- DATA PROVIDED -
_ _ _ _ _ _ _
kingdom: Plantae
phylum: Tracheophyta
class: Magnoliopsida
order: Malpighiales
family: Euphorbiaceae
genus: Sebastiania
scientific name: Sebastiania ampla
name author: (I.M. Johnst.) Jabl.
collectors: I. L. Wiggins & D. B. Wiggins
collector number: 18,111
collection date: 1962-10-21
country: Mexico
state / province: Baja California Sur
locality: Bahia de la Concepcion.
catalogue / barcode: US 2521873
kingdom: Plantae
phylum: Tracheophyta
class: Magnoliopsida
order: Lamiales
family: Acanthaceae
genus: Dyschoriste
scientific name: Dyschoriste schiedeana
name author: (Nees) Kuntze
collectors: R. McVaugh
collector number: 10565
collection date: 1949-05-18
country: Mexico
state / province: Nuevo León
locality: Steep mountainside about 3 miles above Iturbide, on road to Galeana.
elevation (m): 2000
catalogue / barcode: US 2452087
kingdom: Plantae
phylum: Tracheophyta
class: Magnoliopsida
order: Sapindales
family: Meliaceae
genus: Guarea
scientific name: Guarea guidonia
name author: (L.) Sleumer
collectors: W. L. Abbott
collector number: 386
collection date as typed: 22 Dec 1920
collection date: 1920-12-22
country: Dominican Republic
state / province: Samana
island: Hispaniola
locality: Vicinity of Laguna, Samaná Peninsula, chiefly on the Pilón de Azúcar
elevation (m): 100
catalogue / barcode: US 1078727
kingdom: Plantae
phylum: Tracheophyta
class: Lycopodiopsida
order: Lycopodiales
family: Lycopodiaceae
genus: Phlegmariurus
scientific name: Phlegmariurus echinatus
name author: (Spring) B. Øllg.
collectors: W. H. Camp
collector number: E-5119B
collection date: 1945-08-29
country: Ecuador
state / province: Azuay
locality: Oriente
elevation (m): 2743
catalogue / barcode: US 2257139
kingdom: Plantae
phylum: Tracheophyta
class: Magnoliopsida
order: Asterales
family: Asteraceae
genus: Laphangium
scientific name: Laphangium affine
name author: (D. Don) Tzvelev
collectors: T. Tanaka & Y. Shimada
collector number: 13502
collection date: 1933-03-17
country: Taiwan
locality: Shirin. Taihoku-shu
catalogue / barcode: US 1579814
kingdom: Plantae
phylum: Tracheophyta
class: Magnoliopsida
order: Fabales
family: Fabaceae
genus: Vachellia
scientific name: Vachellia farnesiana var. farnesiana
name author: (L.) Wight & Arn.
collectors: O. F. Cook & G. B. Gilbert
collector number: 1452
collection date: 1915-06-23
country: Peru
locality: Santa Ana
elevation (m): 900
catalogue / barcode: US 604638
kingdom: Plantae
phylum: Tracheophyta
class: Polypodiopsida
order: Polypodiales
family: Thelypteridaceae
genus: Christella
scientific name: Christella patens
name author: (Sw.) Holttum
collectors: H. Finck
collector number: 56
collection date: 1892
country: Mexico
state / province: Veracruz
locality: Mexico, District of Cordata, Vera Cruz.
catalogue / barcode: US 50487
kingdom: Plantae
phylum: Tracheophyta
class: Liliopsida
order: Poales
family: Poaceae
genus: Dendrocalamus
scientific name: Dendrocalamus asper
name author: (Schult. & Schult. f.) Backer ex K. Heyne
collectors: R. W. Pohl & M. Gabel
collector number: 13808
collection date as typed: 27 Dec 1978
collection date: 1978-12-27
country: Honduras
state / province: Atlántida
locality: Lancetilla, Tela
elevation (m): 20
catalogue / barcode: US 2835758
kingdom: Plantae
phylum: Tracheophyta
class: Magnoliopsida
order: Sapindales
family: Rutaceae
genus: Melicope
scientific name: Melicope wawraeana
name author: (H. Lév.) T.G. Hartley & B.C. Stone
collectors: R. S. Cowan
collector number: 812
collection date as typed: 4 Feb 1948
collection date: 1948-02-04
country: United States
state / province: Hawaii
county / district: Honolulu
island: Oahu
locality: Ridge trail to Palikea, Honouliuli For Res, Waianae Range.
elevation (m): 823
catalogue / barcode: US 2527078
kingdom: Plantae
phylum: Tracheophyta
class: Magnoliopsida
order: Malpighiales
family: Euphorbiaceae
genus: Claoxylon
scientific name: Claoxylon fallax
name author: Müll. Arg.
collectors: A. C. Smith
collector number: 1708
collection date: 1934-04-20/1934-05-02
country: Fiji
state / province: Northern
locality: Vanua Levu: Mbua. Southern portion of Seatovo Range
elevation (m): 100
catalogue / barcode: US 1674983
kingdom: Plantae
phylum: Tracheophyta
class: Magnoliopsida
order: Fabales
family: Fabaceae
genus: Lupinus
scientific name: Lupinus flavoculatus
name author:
_ _ _ _ _ _ _
- AIM -
Copy out all of the data above line for line, keeping every entry word for word.

- WRITTEN SOLUTION -
kingdom: Plantae
phylum: Tracheophyta
class: Magnoliopsida
order: Malpighiales
family: Euphorbiaceae
genus: Sebastiania
scientific name: Sebastiania ampla
name author: (I.M. Johnst.) Jabl.
collectors: I. L. Wiggins & D. B. Wiggins
collector number: 18,111
collection date: 1962-10-21
country: Mexico
state / province: Baja California Sur
locality: Bahia de la Concepcion.
catalogue / barcode: US 2521873
kingdom: Plantae
phylum: Tracheophyta
class: Magnoliopsida
order: Lamiales
family: Acanthaceae
genus: Dyschoriste
scientific name: Dyschoriste schiedeana
name author: (Nees) Kuntze
collectors: R. McVaugh
collector number: 10565
collection date: 1949-05-18
country: Mexico
state / province: Nuevo León
locality: Steep mountainside about 3 miles above Iturbide, on road to Galeana.
elevation (m): 2000
catalogue / barcode: US 2452087
kingdom: Plantae
phylum: Tracheophyta
class: Magnoliopsida
order: Sapindales
family: Meliaceae
genus: Guarea
scientific name: Guarea guidonia
name author: (L.) Sleumer
collectors: W. L. Abbott
collector number: 386
collection date as typed: 22 Dec 1920
collection date: 1920-12-22
country: Dominican Republic
state / province: Samana
island: Hispaniola
locality: Vicinity of Laguna, Samaná Peninsula, chiefly on the Pilón de Azúcar
elevation (m): 100
catalogue / barcode: US 1078727
kingdom: Plantae
phylum: Tracheophyta
class: Lycopodiopsida
order: Lycopodiales
family: Lycopodiaceae
genus: Phlegmariurus
scientific name: Phlegmariurus echinatus
name author: (Spring) B. Øllg.
collectors: W. H. Camp
collector number: E-5119B
collection date: 1945-08-29
country: Ecuador
state / province: Azuay
locality: Oriente
elevation (m): 2743
catalogue / barcode: US 2257139
kingdom: Plantae
phylum: Tracheophyta
class: Magnoliopsida
order: Asterales
family: Asteraceae
genus: Laphangium
scientific name: Laphangium affine
name author: (D. Don) Tzvelev
collectors: T. Tanaka & Y. Shimada
collector number: 13502
collection date: 1933-03-17
country: Taiwan
locality: Shirin. Taihoku-shu
catalogue / barcode: US 1579814
kingdom: Plantae
phylum: Tracheophyta
class: Magnoliopsida
order: Fabales
family: Fabaceae
genus: Vachellia
scientific name: Vachellia farnesiana var. farnesiana
name author: (L.) Wight & Arn.
collectors: O. F. Cook & G. B. Gilbert
collector number: 1452
collection date: 1915-06-23
country: Peru
locality: Santa Ana
elevation (m): 900
catalogue / barcode: US 604638
kingdom: Plantae
phylum: Tracheophyta
class: Polypodiopsida
order: Polypodiales
family: Thelypteridaceae
genus: Christella
scientific name: Christella patens
name author: (Sw.) Holttum
collectors: H. Finck
collector number: 56
collection date: 1892
country: Mexico
state / province: Veracruz
locality: Mexico, District of Cordata, Vera Cruz.
catalogue / barcode: US 50487
kingdom: Plantae
phylum: Tracheophyta
class: Liliopsida
order: Poales
family: Poaceae
genus: Dendrocalamus
scientific name: Dendrocalamus asper
name author: (Schult. & Schult. f.) Backer ex K. Heyne
collectors: R. W. Pohl & M. Gabel
collector number: 13808
collection date as typed: 27 Dec 1978
collection date: 1978-12-27
country: Honduras
state / province: Atlántida
locality: Lancetilla, Tela
elevation (m): 20
catalogue / barcode: US 2835758
kingdom: Plantae
phylum: Tracheophyta
class: Magnoliopsida
order: Sapindales
family: Rutaceae
genus: Melicope
scientific name: Melicope wawraeana
name author: (H. Lév.) T.G. Hartley & B.C. Stone
collectors: R. S. Cowan
collector number: 812
collection date as typed: 4 Feb 1948
collection date: 1948-02-04
country: United States
state / province: Hawaii
county / district: Honolulu
island: Oahu
locality: Ridge trail to Palikea, Honouliuli For Res, Waianae Range.
elevation (m): 823
catalogue / barcode: US 2527078
kingdom: Plantae
phylum: Tracheophyta
class: Magnoliopsida
order: Malpighiales
family: Euphorbiaceae
genus: Claoxylon
scientific name: Claoxylon fallax
name author: Müll. Arg.
collectors: A. C. Smith
collector number: 1708
collection date: 1934-04-20/1934-05-02
country: Fiji
state / province: Northern
locality: Vanua Levu: Mbua. Southern portion of Seatovo Range
elevation (m): 100
catalogue / barcode: US 1674983
kingdom: Plantae
phylum: Tracheophyta
class: Magnoliopsida
order: Fabales
family: Fabaceae
genus: Lupinus
scientific name: Lupinus flavoculatus
name author:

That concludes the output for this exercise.